L’arrachage partiel s’adresse aux vignerons souhaitant ne supprimer qu’une partie de leurs vignes, selon des critères d’éligibilité clairement établis. Les parcelles concernées doivent avoir plus de dix ans, écartant ainsi les plantations récentes jugées cohérentes avec les besoins actuels du marché. Tous les cépages sont concernés, rouges comme blancs, à l’exception du chardonnay, expressément exclu du dispositif. Ce choix résulte d’un compromis entre bassins viticoles, la demande pour ce cépage restant soutenue, notamment en Champagne, en Bourgogne et dans le Languedoc. L’exclusion vise à concentrer les aides sur les exploitations confrontées à des déséquilibres de volumes ou de débouchés, sans affecter les filières encore dynamiques.

Calendrier et modalités de mise en oeuvre

Afin de répondre aux attentes du terrain, la téléprocédure d’arrachage ouvrira le 6 février 2026 pour une durée de quatre semaines, jusqu’au 6 mars. Son lancement intervient ainsi ajuste après l’adoption définitive du projet de loi de finances et à quelques jours de l’adoption du Paquet vin, nécessaires à la validation complète du dispositif. Cette ouverture anticipée a pour objectif de donner de la visibilité aux viticulteurs et de permettre aux services instructeurs de préparer le traitement des dossiers. FranceAgriMer invite dès à présent les candidats à vérifier la mise à jour de leur CVI et à obtenir un numéro Vitirestructuration, afin de déposer leur demande dès l’ouverture en ligne de la plateforme.

Arbitrages et plafonnement : un dispositif calibré pour 32 500 hectares

L’enveloppe budgétaire de 130 millions d’euros permet de financer l’arrachage d’environ 32 500 hectares à raison de 4 000 € par hectare.

Si les demandes dépassent cette surface de référence, un mécanisme de priorisation et de réfaction sera appliqué : les arrachages totaux seront servis en premier, tandis que les arrachages partiels feront l’objet d’une réduction proportionnelle des surfaces subventionnées, que les candidats pourront refuser si elle leur semble trop élevée. Les parcelles arrachées perdront définitivement leur droit à replantation, et leurs exploitants ne pourront pas solliciter de nouvelles autorisations avant dix ans.

Des situations laissées sans réponse, mais d’autres leviers encore à l’étude

Si le plan d’arrachage porté par FranceAgriMer constitue aujourd’hui le seul dispositif opérationnel, il ne couvre pas l’ensemble des situations complexes rencontrées sur le terrain charentais. En sont notamment exclus les propriétaires de vignes sans CVI ou ceux déjà engagés dans une procédure collective (redressement ou liquidation judiciaire).

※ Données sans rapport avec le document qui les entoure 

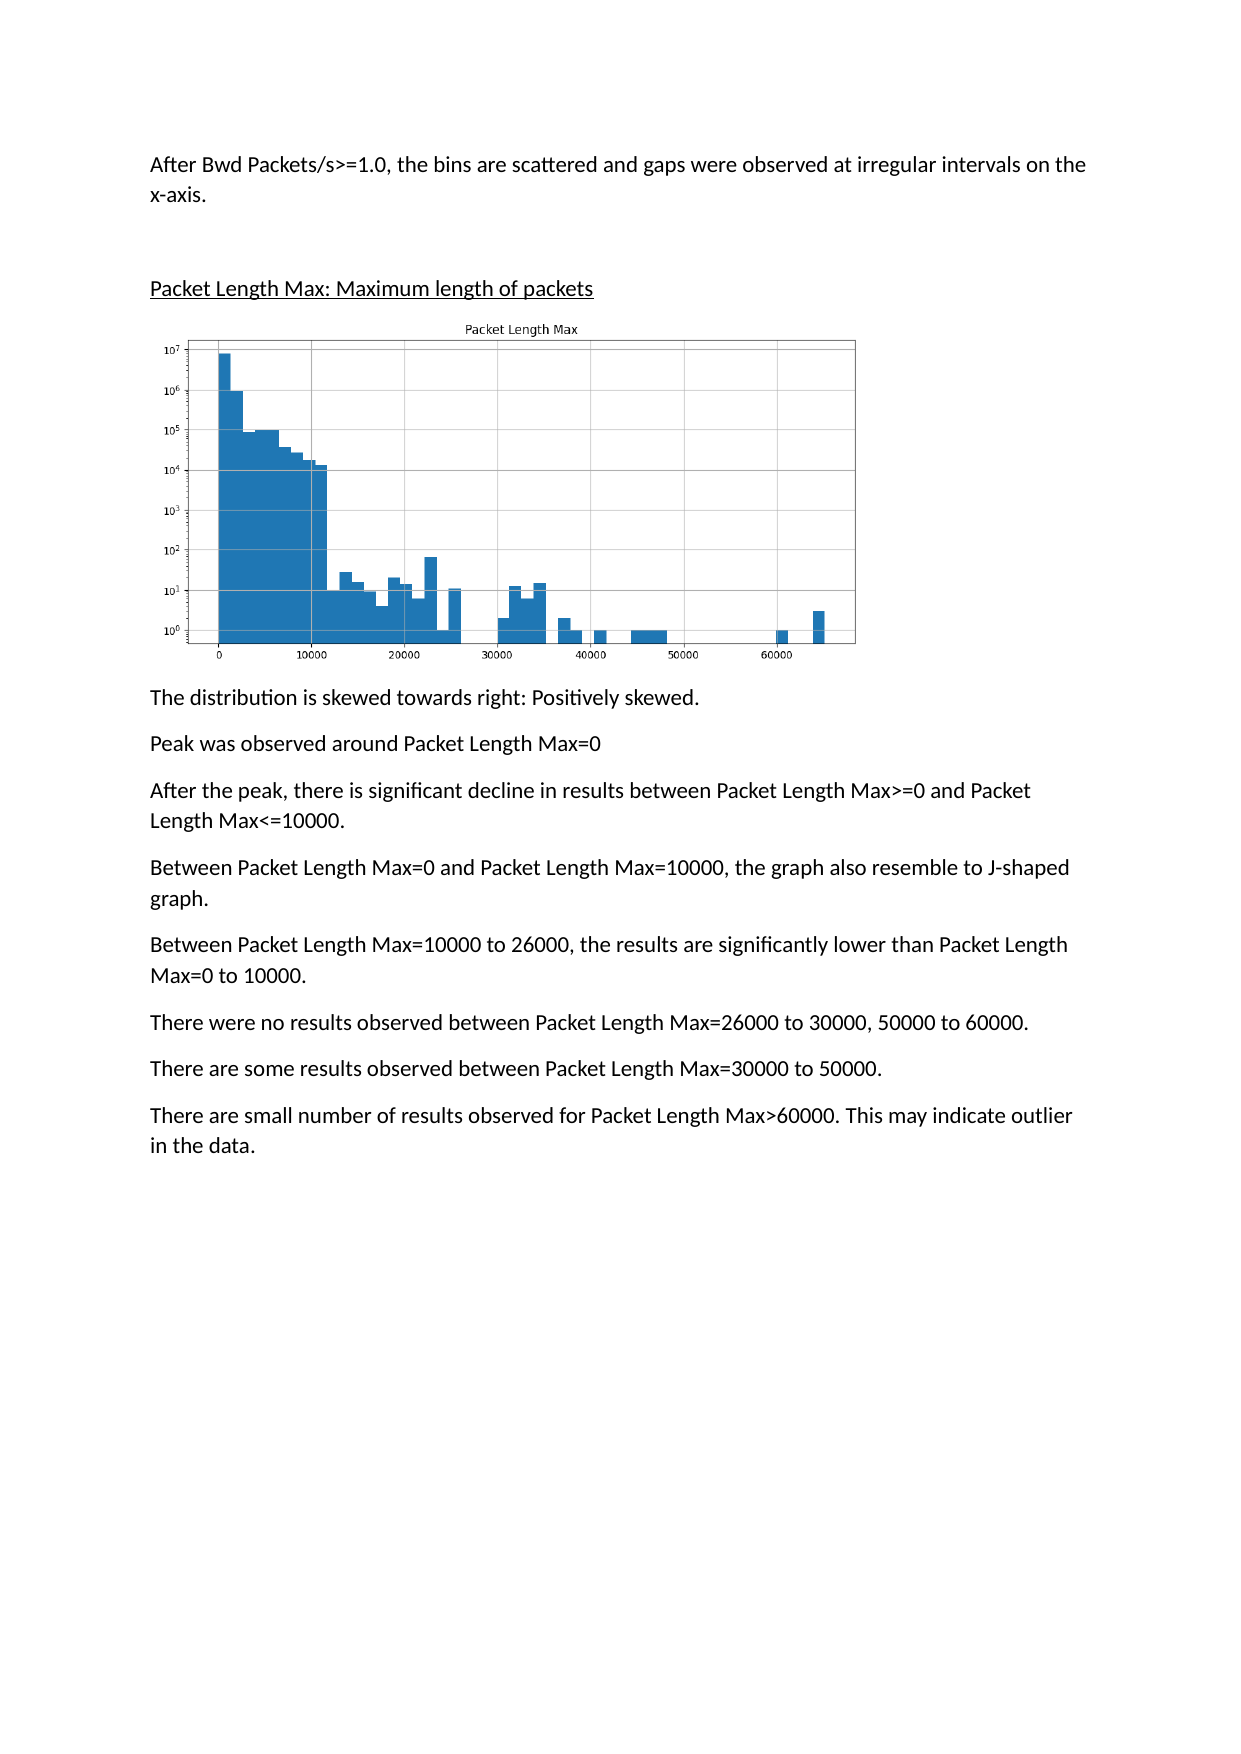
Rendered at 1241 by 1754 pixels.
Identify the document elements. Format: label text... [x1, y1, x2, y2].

Autant de cas pourtant identifiés localement, et conduisant la filière cognac à poursuivre ses travaux sur des dispositifs complémentaires.

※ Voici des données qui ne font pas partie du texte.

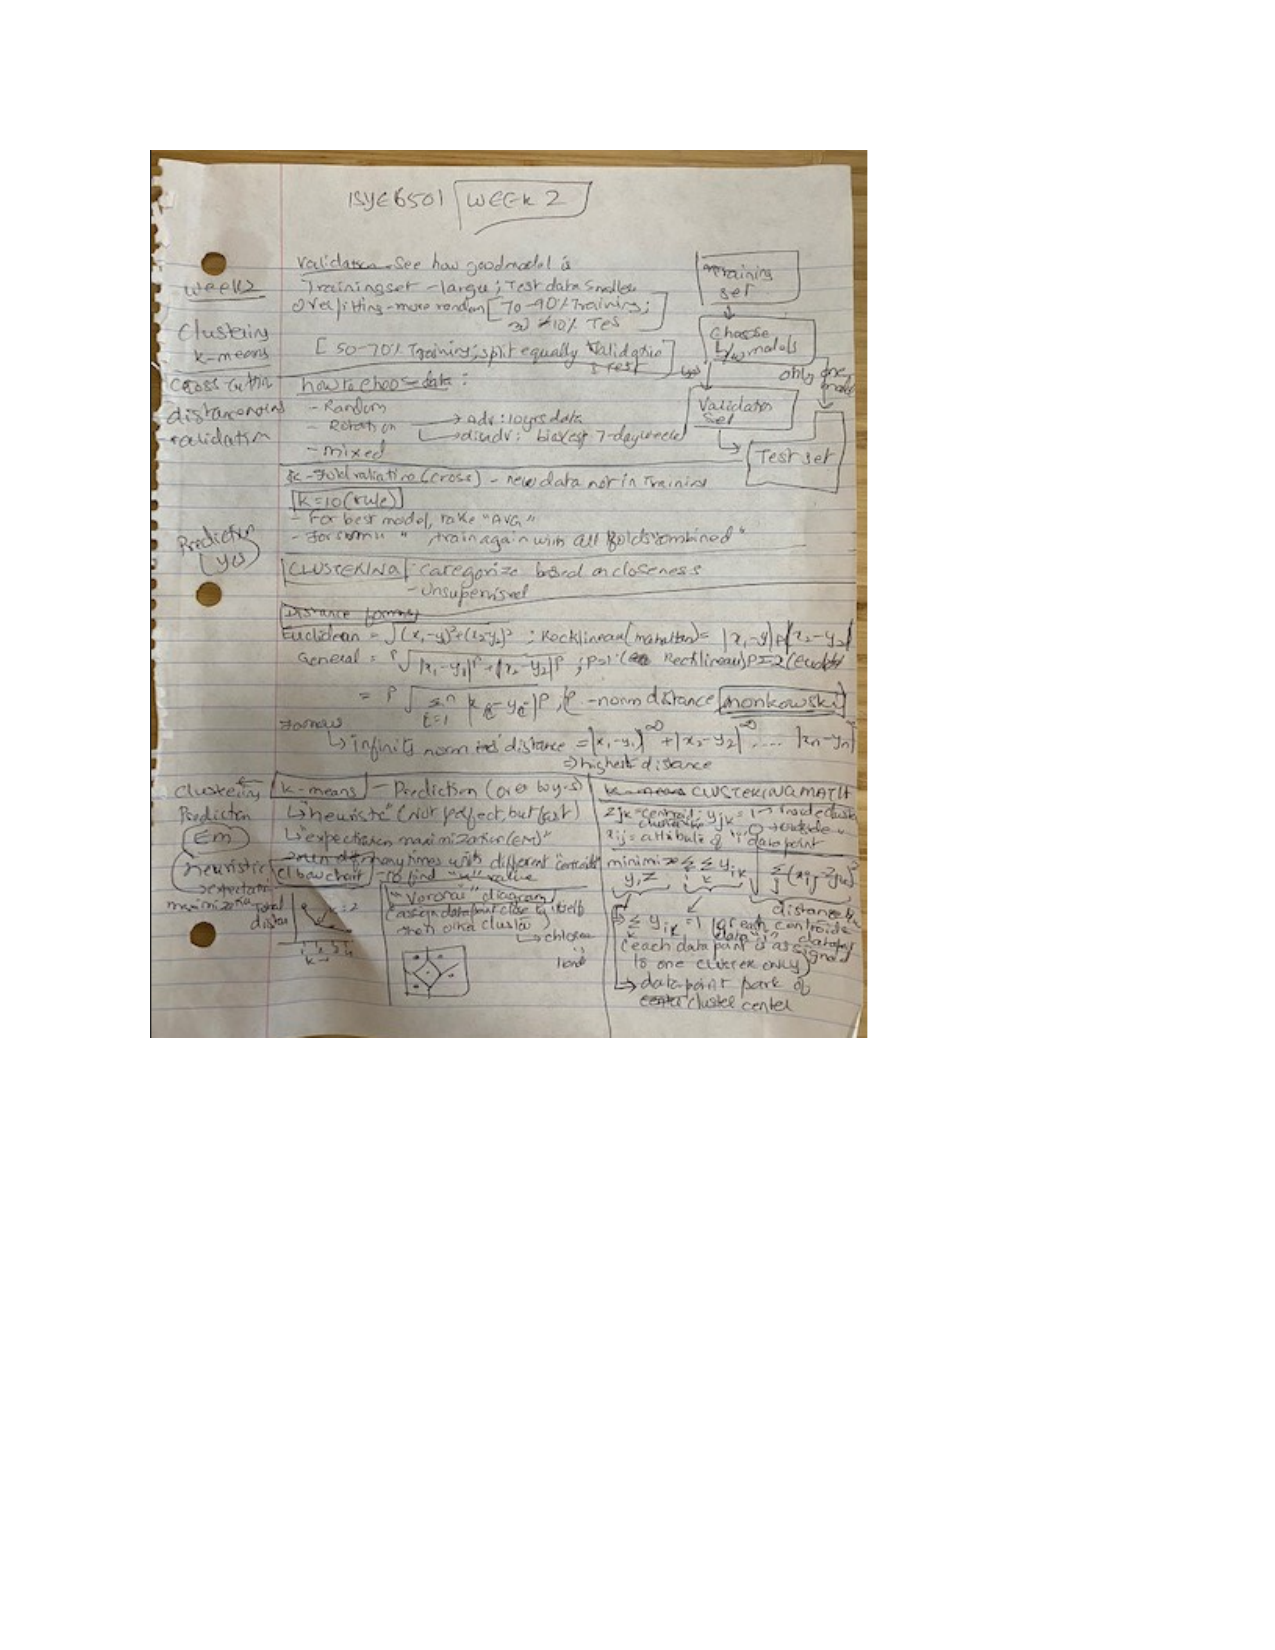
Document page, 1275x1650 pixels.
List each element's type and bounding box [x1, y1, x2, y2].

picture [150, 150, 868, 1038]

Les réflexions portent notamment sur l’adaptation des mécanismes de régulation existants, à commencer par le VCCI ou la piste d’un arrachage temporaire aidé, permettant de retirer provisoirement des surfaces de production sans remettre en cause le potentiel à long terme des exploitations.

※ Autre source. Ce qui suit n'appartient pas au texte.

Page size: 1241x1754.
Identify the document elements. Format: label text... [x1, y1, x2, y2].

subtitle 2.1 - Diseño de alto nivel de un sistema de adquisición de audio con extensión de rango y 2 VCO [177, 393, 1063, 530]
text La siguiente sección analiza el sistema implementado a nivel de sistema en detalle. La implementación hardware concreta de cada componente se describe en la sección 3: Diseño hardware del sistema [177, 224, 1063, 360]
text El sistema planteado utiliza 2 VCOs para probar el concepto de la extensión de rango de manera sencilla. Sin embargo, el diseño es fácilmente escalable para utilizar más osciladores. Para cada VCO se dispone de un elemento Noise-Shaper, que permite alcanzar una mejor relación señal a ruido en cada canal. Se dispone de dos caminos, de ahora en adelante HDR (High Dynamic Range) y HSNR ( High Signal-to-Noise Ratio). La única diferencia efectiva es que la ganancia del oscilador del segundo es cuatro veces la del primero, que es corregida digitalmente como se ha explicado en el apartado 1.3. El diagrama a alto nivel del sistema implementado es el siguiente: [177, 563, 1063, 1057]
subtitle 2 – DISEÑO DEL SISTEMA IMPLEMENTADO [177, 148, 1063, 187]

Enfin, la question de la diversification des débouchés demeure centrale, en particulier dans l’hypothèse d’une campagne où la vigne produirait au‑delà des besoins du cognac. Débouchés alternatifs, repli vers d’autres usages ou valorisations industrielles font ainsi partie des scénarios explorés individuellement par les opérateurs pour tirer le meilleur parti de leurs hectares et volumes.